THE PROBLEM – Pull out every line of the listing below that contains the string "describedby". Match case exactly.

SOURCE DATA –
--
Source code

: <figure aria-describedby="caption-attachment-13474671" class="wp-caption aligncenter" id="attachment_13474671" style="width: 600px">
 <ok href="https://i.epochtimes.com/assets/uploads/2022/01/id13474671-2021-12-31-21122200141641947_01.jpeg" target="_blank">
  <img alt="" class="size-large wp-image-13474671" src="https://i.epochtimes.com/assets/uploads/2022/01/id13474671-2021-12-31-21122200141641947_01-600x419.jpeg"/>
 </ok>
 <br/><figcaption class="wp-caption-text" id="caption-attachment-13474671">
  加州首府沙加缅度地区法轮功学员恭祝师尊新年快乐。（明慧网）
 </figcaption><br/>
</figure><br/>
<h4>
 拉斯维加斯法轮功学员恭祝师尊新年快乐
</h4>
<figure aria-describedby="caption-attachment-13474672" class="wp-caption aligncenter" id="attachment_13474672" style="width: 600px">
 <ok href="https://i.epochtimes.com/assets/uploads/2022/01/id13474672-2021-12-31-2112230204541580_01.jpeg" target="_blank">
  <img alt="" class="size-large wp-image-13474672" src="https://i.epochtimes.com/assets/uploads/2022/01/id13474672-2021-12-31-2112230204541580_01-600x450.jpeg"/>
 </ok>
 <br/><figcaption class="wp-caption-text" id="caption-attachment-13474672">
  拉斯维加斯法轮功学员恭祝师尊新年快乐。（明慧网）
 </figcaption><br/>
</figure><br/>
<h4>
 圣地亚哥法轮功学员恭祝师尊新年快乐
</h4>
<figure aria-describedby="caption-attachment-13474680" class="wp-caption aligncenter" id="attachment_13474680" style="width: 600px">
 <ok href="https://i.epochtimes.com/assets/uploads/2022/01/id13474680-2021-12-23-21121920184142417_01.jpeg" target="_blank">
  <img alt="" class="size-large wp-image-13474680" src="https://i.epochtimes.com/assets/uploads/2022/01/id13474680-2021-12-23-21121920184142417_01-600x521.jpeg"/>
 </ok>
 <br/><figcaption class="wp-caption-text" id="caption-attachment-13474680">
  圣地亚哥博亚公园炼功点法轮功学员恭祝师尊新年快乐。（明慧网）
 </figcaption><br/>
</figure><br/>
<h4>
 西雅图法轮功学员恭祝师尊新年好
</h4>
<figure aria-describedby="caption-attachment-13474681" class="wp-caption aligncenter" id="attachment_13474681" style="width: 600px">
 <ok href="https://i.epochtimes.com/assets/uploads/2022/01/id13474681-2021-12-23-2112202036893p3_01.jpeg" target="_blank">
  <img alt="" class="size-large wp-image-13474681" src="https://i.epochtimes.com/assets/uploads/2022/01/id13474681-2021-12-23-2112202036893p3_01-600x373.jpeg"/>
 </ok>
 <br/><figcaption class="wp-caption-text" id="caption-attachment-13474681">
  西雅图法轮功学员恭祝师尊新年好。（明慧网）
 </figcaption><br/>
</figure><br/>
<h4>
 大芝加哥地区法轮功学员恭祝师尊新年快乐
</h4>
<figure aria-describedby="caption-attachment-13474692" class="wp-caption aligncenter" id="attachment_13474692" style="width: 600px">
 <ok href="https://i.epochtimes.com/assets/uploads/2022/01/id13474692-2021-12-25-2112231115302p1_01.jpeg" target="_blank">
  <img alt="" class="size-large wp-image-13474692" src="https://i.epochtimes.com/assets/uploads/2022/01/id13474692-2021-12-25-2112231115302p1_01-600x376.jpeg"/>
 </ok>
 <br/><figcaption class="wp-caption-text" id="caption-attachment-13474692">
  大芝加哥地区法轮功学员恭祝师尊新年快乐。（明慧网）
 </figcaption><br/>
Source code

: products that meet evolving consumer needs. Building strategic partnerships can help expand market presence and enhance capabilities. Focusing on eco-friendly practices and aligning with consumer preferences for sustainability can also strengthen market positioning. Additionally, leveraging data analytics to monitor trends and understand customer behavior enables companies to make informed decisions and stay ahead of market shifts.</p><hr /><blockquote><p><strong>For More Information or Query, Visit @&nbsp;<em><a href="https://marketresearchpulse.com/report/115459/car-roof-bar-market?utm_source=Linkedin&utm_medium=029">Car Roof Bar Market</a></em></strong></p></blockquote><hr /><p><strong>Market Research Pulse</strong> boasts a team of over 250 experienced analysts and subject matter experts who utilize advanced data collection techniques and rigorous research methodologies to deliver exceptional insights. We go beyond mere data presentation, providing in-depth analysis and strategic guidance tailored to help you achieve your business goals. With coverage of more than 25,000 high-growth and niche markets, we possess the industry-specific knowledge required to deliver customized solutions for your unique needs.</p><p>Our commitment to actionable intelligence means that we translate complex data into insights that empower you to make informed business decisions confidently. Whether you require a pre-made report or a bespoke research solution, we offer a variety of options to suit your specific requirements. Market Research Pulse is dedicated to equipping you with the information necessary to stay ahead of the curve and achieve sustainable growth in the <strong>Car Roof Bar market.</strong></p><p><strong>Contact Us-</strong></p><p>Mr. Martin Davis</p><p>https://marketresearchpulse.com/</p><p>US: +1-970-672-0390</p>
--
ANSWER TO THIS PROBLEM –
: <figure aria-describedby="caption-attachment-13474671" class="wp-caption aligncenter" id="attachment_13474671" style="width: 600px">
<figure aria-describedby="caption-attachment-13474672" class="wp-caption aligncenter" id="attachment_13474672" style="width: 600px">
<figure aria-describedby="caption-attachment-13474680" class="wp-caption aligncenter" id="attachment_13474680" style="width: 600px">
<figure aria-describedby="caption-attachment-13474681" class="wp-caption aligncenter" id="attachment_13474681" style="width: 600px">
<figure aria-describedby="caption-attachment-13474692" class="wp-caption aligncenter" id="attachment_13474692" style="width: 600px">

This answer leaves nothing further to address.